In family law, adoption is the legal procedure by which the “birth parent” (or parents) give up their child to “adoptive parents”
Under the old rules of adoption once the adoption is final, the child no longer has a parent-child relationship with the birth parents, but only with the adoptive parents. This is no longer the case.
Today, one in eight couples are unable to have a baby. In modern adoption, the woman placing a child for adoption maintains 100% control over the process and creates a customized adoption plan. This includes choosing the family as well as selecting how much contact she wants with the family both before and after placement.
Open vs. Closed Adoption
In an adoption, there are many options adoptive parent(s) can choose. Some women are not interested in knowing or choosing the adoptive parent(s), while other women insist on developing a relationship with the child’s adopting family.
In an open adoption there is at least the exchange of information between the woman placing her child for adoption and the adoptive parent(s).

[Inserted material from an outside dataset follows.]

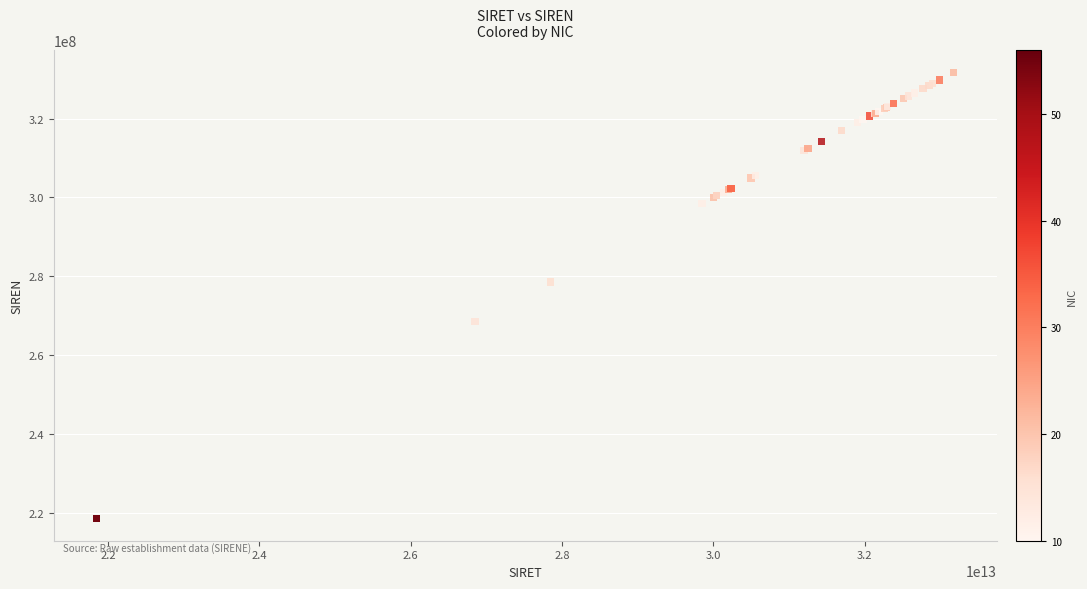

What Y value in the scatter plot is closest to 275124522?

278501382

Openness can mean a variety of things. If everyone agrees, contact can be maintained following the birth and placement of the child.

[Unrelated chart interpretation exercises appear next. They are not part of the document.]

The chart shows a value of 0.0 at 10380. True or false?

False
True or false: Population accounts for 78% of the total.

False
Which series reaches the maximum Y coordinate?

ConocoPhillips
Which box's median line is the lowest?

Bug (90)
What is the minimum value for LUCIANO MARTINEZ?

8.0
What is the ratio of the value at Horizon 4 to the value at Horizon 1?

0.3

A closed adoption means there is not and will not be any contact between the mother placing her child for adoption and the adoptive parents.
Adoptions are handled by public agencies and by private agencies, and are sometimes done privately between the parties. Usually, the adoptive parents are screened and evaluated and the placement of the child is monitored for some period of time. The process concludes with the approval of the adoption by the appropriate court. This approval formally terminates the birth parent-child relationship and creates a new parent-child relationship with the adoptive parents based on what the parties have agreed to.
How can I find out about adopting a child?
You may contact a private adoption agency, state-regulated adoption agency, an attorney who handles adoption matters, or you can simply talk to friends who have adopted a child and been through the process. There are many online communities that share their experiences and can offer good advice about the process of adoption.
Must I use an adoption agency to adopt a child?
Whether or not you have to use an adoption agency to adopt a child depends upon the law of your state. Some states prohibit the so-called “independent” or “private” adoption – that is, an agreement only between the birth parents and the adoptive parents; other states allow such an adoption. In any case, a judge must approve the adoption. Some state agency will generally investigate the adoptive parents and prepare a report for the judge who will make that decision.